One feature that comes to both models, which I’m perhaps overly excited about, is a remedy to what has been, for several generations of Razer Blade and Blade Stealth, a kind of messy keyboard layout. That is, the new Blade 15 no longer has it’s up arrow key embedded between the right shift key and the forward-slash/question mark key.
This may not seem like a big deal, but imagine you type a question mark and most of the time you accidentally press the directional key up. Frankly, I can’t believe it took so long to make this little change, but I’m happy that it’s finally here.
The base model and advanced model of the Razer Blade 15 differ in terms of specs, which I will delve into below. But they also have some minor physical differences. For example, the cheaper version lacks a UHS-III SD card reader, and neither its Thunderbolt 3 port nor its extra USB-C 3.2 Gen 2 port can be used to power the laptop. Both features are available in the advanced model. Spending more money means that you generally get more features, although the advanced model loses an Ethernet port.
Now for some of the specs: The Razer Blade 15 base starts with a matte textured FHD display with a 144Hz refresh rate, though you can upgrade to a more accurate color OLED display that has a 1ms response time.

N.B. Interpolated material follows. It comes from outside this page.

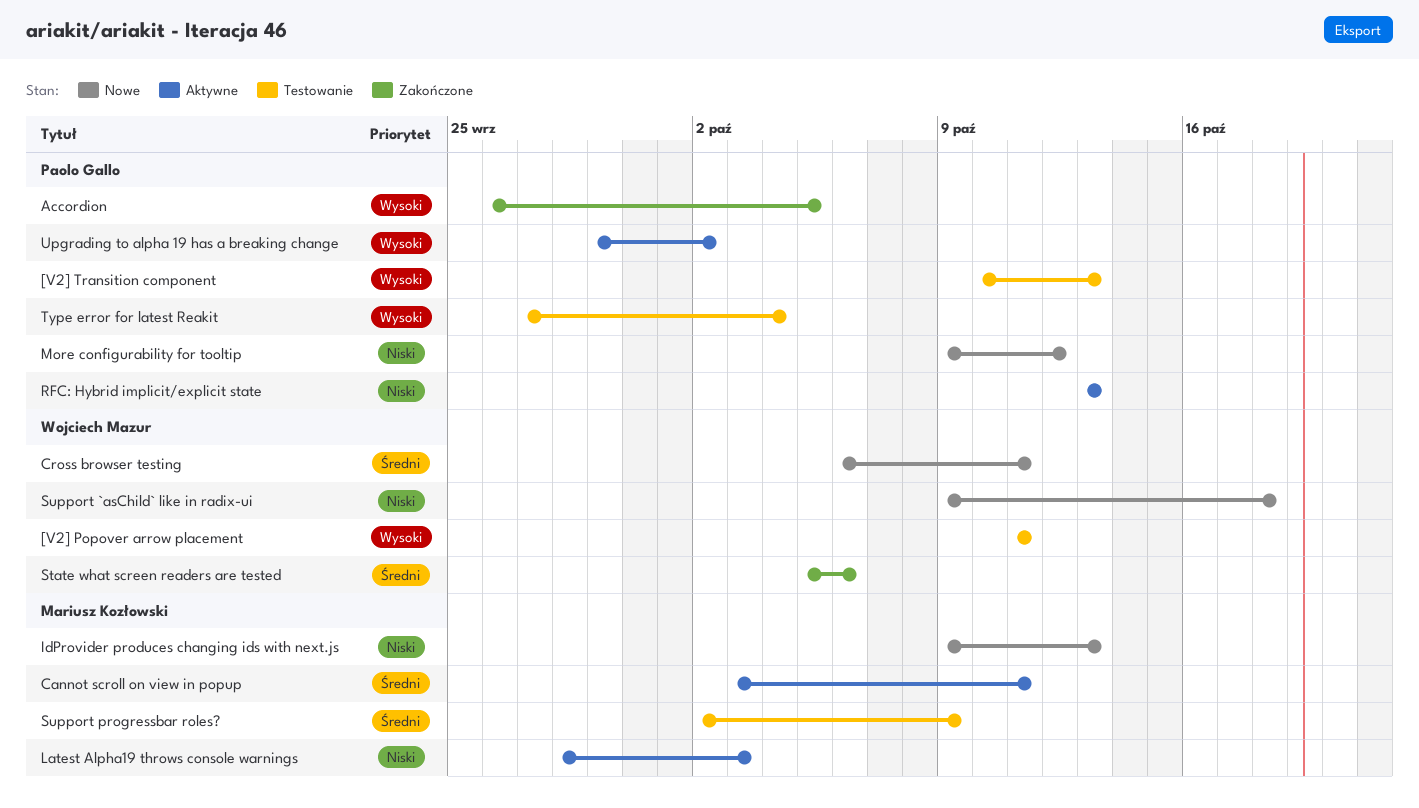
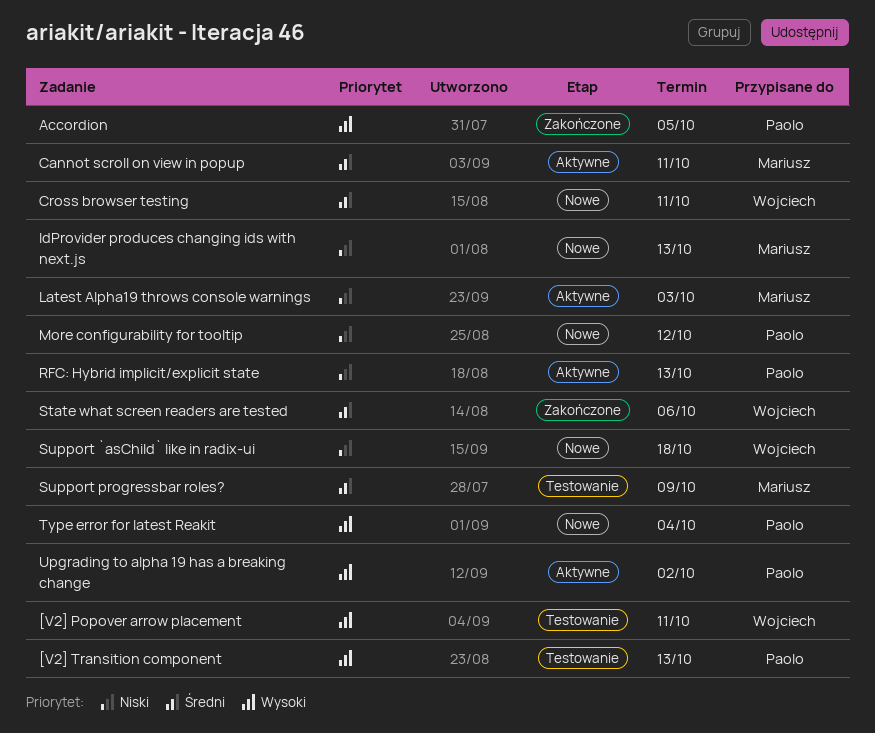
Type error for latest Reakit, status: Testowanie -> Nowe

The advanced model ships with an LCD capable of 300Hz refresh rate, and you can also upgrade this model to an OLED. However, only the OLED with the advanced option supports touch and is covered with Corning Gorilla Glass.
Both configurations ship with expandable M.2 2280 PCIe SSDs (256GB on the base model, 512GB on the advanced model, by default) and 16GB of DDR4 RAM with 2,933MHz clock. Razer continues to use glass trackpads with drivers Windows Precision, so we can expect the same good performance there to track and use gestures.